• **Work request**:
Replace each "Research" with "Forschung" in the rows below and give them again with everything else unchanged. Leave the pictures out.

* * * * *

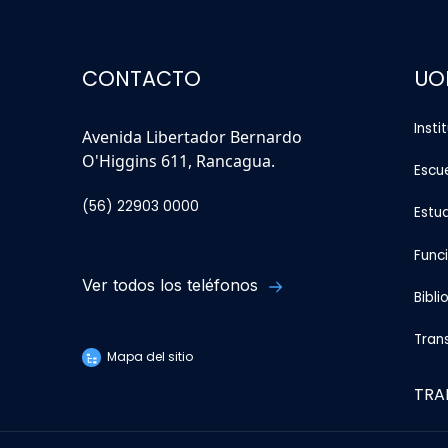
CONTACTO
UO
Insti
Avenida Libertador Bernardo
O'Higgins 611, Rancagua.
Escu
(56) 22903 0000
Estu
Func
Ver todos los teléfonos
Bibli
Tran
Mapa del sitio
TRA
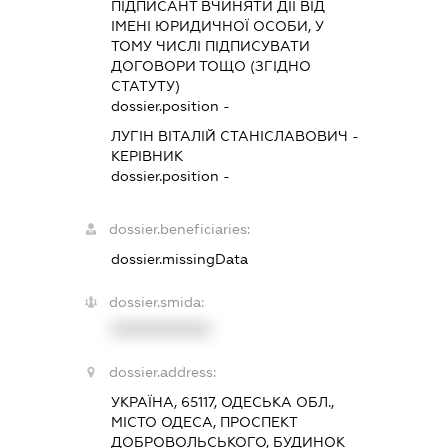
ПІДПИСАНТ
ВЧИНЯТИ ДІЇ ВІД
ІМЕНІ ЮРИДИЧНОЇ ОСОБИ, У
ТОМУ ЧИСЛІ ПІДПИСУВАТИ
ДОГОВОРИ ТОЩО (ЗГІДНО
СТАТУТУ)
dossier.position -
ЛУГІН ВІТАЛІЙ СТАНІСЛАВОВИЧ
-
КЕРІВНИК
dossier.position -
dossier.beneficiaries:
dossier.missingData
dossier.smida:
XXXXXXXXXX
dossier.address:
УКРАЇНА, 65117, ОДЕСЬКА ОБЛ.,
МІСТО ОДЕСА, ПРОСПЕКТ
ДОБРОВОЛЬСЬКОГО, БУДИНОК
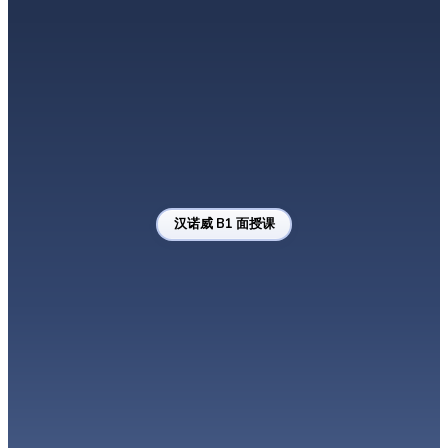
B1.1
B1.2
B1
基础部分 1
基础部分 2
级别已完成
→
→
第一批词汇
简单句子
日常对话
汉诺威 B1 面授课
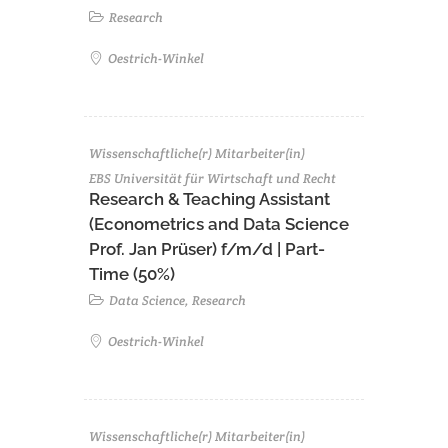
Research
Oestrich-Winkel
Wissenschaftliche(r) Mitarbeiter(in)
EBS Universität für Wirtschaft und Recht
Research & Teaching Assistant
(Econometrics and Data Science
Prof. Jan Prüser) f/m/d | Part-
Time (50%)
Data Science, Research
Oestrich-Winkel
Wissenschaftliche(r) Mitarbeiter(in)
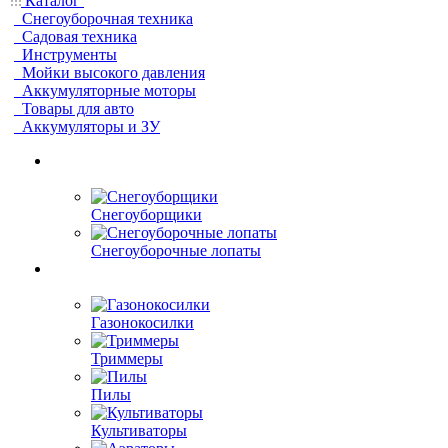
Каталог
Снегоуборочная техника
Садовая техника
Инструменты
Мойки высокого давления
Аккумуляторные моторы
Товары для авто
Аккумуляторы и ЗУ
Снегоуборщики
Снегоуборочные лопаты
Газонокосилки
Триммеры
Пилы
Культиваторы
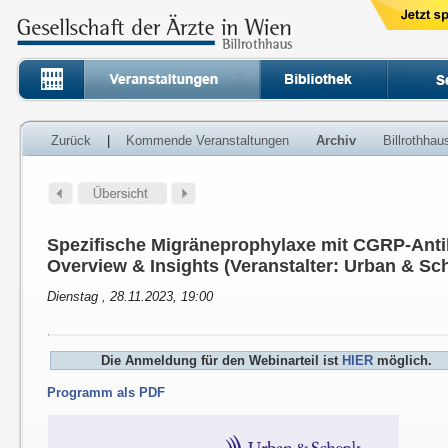
Zurück
|
Kommende Veranstaltungen
Archiv
Billrothha
Spezifische Migräneprophylaxe mit CGRP-Antik
Overview & Insights (Veranstalter: Urban & Sc
Dienstag , 28.11.2023, 19:00
Die Anmeldung für den Webinarteil ist
HIER
möglich.
Programm als PDF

* * * * *

• **Finished exercise**:
CONTACTO
UO
Insti
Avenida Libertador Bernardo
O'Higgins 611, Rancagua.
Escu
(56) 22903 0000
Estu
Func
Ver todos los teléfonos
Bibli
Tran
Mapa del sitio
TRA
ПІДПИСАНТ
ВЧИНЯТИ ДІЇ ВІД
ІМЕНІ ЮРИДИЧНОЇ ОСОБИ, У
ТОМУ ЧИСЛІ ПІДПИСУВАТИ
ДОГОВОРИ ТОЩО (ЗГІДНО
СТАТУТУ)
dossier.position -
ЛУГІН ВІТАЛІЙ СТАНІСЛАВОВИЧ
-
КЕРІВНИК
dossier.position -
dossier.beneficiaries:
dossier.missingData
dossier.smida:
XXXXXXXXXX
dossier.address:
УКРАЇНА, 65117, ОДЕСЬКА ОБЛ.,
МІСТО ОДЕСА, ПРОСПЕКТ
ДОБРОВОЛЬСЬКОГО, БУДИНОК
B1.1
B1.2
B1
基础部分 1
基础部分 2
级别已完成
→
→
第一批词汇
简单句子
日常对话
汉诺威 B1 面授课
Forschung
Oestrich-Winkel
Wissenschaftliche(r) Mitarbeiter(in)
EBS Universität für Wirtschaft und Recht
Forschung & Teaching Assistant
(Econometrics and Data Science
Prof. Jan Prüser) f/m/d | Part-
Time (50%)
Data Science, Forschung
Oestrich-Winkel
Wissenschaftliche(r) Mitarbeiter(in)
Каталог
Снегоуборочная техника
Садовая техника
Инструменты
Мойки высокого давления
Аккумуляторные моторы
Товары для авто
Аккумуляторы и ЗУ
Снегоуборщики
Снегоуборочные лопаты
Газонокосилки
Триммеры
Пилы
Культиваторы
Zurück
|
Kommende Veranstaltungen
Archiv
Billrothha
Spezifische Migräneprophylaxe mit CGRP-Antik
Overview & Insights (Veranstalter: Urban & Sc
Dienstag , 28.11.2023, 19:00
Die Anmeldung für den Webinarteil ist
HIER
möglich.
Programm als PDF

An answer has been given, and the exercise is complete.